WHAT YOU ARE ASKED TO DO:
Transcribe the data below without any change, from the line containing "pose: elev=120.3 azim=2.0 roll=29.2 dist=1.17" through the last line of the data.

SUPPLIED INFORMATION:

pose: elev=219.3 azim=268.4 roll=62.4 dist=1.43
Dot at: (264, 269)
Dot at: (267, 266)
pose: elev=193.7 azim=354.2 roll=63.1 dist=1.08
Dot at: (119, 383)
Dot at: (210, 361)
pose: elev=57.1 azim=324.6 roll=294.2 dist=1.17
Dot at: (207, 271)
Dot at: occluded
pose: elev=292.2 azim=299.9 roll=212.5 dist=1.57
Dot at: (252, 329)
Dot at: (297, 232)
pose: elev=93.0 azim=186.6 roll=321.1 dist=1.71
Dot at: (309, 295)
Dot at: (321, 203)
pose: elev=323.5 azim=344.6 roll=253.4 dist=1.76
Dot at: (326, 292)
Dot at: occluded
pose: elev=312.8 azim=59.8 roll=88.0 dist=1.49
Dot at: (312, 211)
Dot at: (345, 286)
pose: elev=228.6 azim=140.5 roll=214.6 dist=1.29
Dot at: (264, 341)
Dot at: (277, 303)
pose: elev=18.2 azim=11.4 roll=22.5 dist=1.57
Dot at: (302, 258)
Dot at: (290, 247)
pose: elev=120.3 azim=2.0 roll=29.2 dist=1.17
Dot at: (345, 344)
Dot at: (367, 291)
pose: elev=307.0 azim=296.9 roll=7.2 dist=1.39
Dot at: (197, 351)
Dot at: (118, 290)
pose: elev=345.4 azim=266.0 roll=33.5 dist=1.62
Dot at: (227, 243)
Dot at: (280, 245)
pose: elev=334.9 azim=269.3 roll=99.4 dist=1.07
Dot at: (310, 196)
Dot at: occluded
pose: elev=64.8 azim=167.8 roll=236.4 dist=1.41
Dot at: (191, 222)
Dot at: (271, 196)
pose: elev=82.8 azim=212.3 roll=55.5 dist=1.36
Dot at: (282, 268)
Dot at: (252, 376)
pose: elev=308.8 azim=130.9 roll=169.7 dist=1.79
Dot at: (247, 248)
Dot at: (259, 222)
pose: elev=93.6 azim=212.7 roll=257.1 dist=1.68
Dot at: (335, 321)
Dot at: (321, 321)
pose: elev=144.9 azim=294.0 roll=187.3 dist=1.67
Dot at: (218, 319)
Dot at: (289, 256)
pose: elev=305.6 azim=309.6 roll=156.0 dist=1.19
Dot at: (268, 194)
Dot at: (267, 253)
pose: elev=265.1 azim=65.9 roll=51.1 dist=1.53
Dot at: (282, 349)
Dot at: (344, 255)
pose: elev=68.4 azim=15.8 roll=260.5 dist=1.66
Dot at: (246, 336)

EXERCISE RESULT:
pose: elev=120.3 azim=2.0 roll=29.2 dist=1.17
Dot at: (345, 344)
Dot at: (367, 291)
pose: elev=307.0 azim=296.9 roll=7.2 dist=1.39
Dot at: (197, 351)
Dot at: (118, 290)
pose: elev=345.4 azim=266.0 roll=33.5 dist=1.62
Dot at: (227, 243)
Dot at: (280, 245)
pose: elev=334.9 azim=269.3 roll=99.4 dist=1.07
Dot at: (310, 196)
Dot at: occluded
pose: elev=64.8 azim=167.8 roll=236.4 dist=1.41
Dot at: (191, 222)
Dot at: (271, 196)
pose: elev=82.8 azim=212.3 roll=55.5 dist=1.36
Dot at: (282, 268)
Dot at: (252, 376)
pose: elev=308.8 azim=130.9 roll=169.7 dist=1.79
Dot at: (247, 248)
Dot at: (259, 222)
pose: elev=93.6 azim=212.7 roll=257.1 dist=1.68
Dot at: (335, 321)
Dot at: (321, 321)
pose: elev=144.9 azim=294.0 roll=187.3 dist=1.67
Dot at: (218, 319)
Dot at: (289, 256)
pose: elev=305.6 azim=309.6 roll=156.0 dist=1.19
Dot at: (268, 194)
Dot at: (267, 253)
pose: elev=265.1 azim=65.9 roll=51.1 dist=1.53
Dot at: (282, 349)
Dot at: (344, 255)
pose: elev=68.4 azim=15.8 roll=260.5 dist=1.66
Dot at: (246, 336)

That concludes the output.